= Beginning of Section =

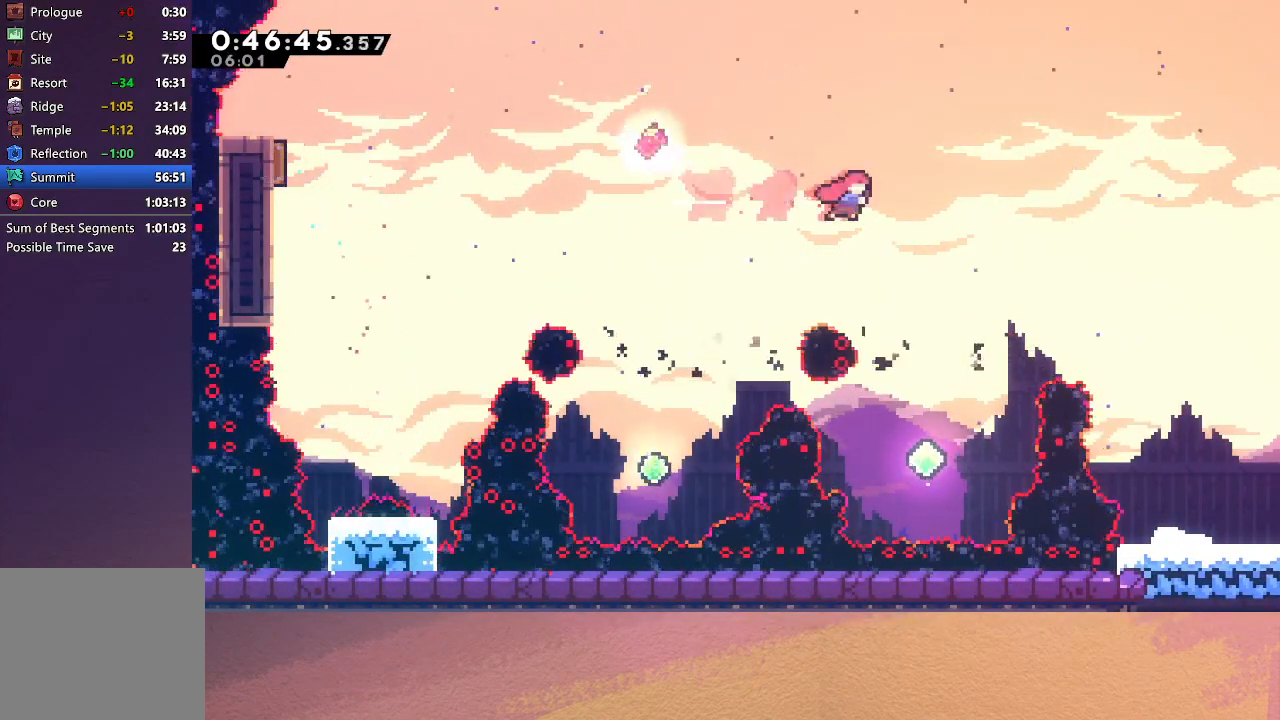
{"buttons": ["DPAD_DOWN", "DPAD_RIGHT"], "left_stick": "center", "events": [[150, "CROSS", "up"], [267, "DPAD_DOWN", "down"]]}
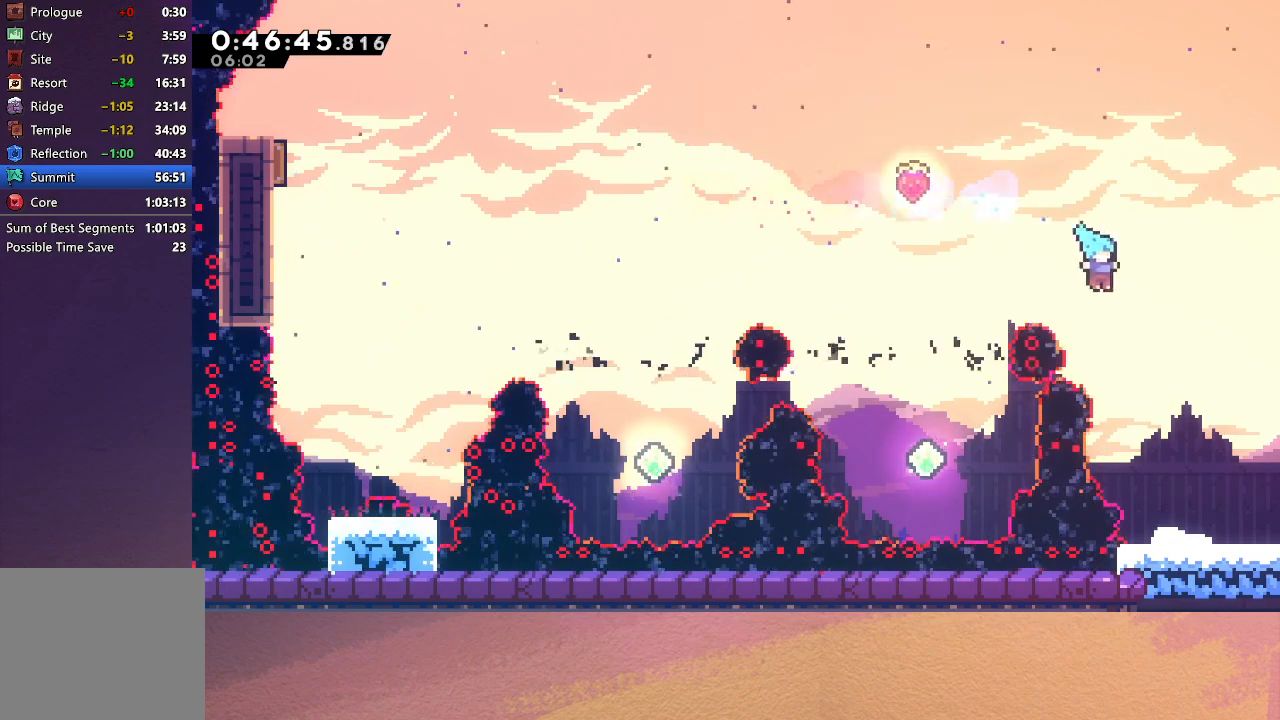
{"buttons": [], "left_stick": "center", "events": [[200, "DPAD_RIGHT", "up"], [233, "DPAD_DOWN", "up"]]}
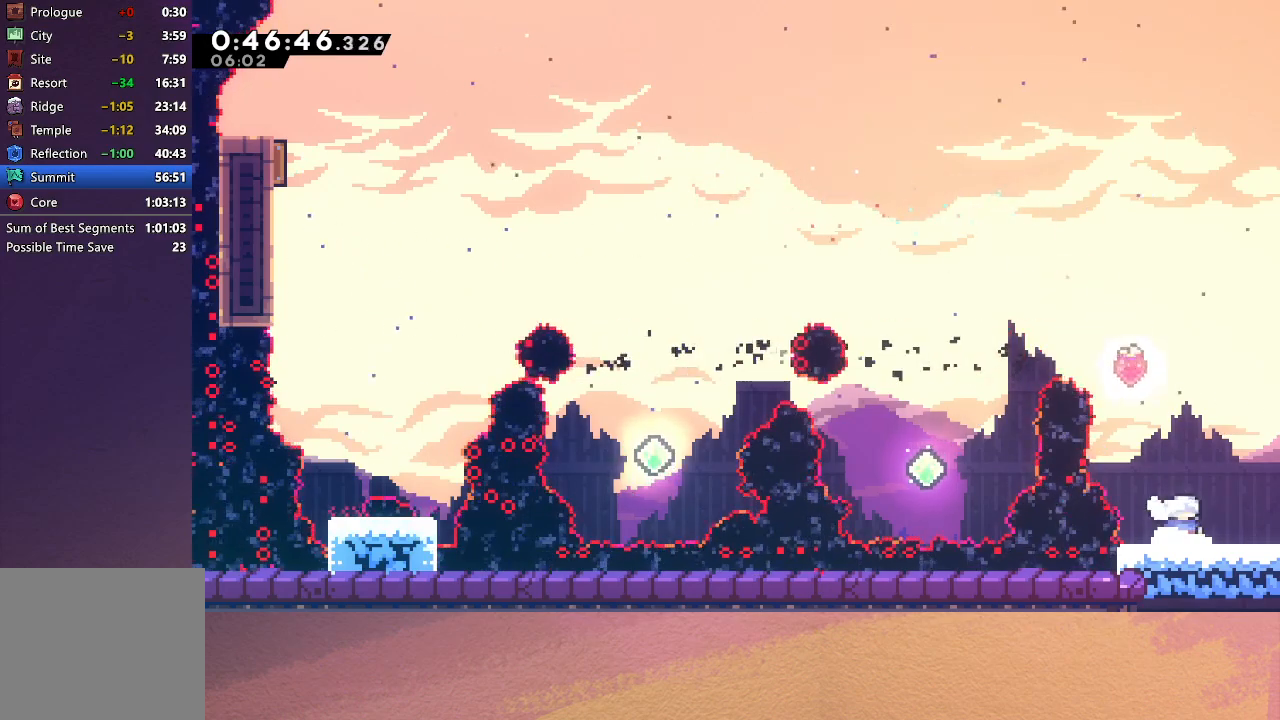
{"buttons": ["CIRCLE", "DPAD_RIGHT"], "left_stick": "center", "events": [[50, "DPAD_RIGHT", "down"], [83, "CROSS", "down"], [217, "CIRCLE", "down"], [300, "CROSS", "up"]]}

= End of Section =

The answer is a number alone: how many lines of the data contain the string "CROSS"?

2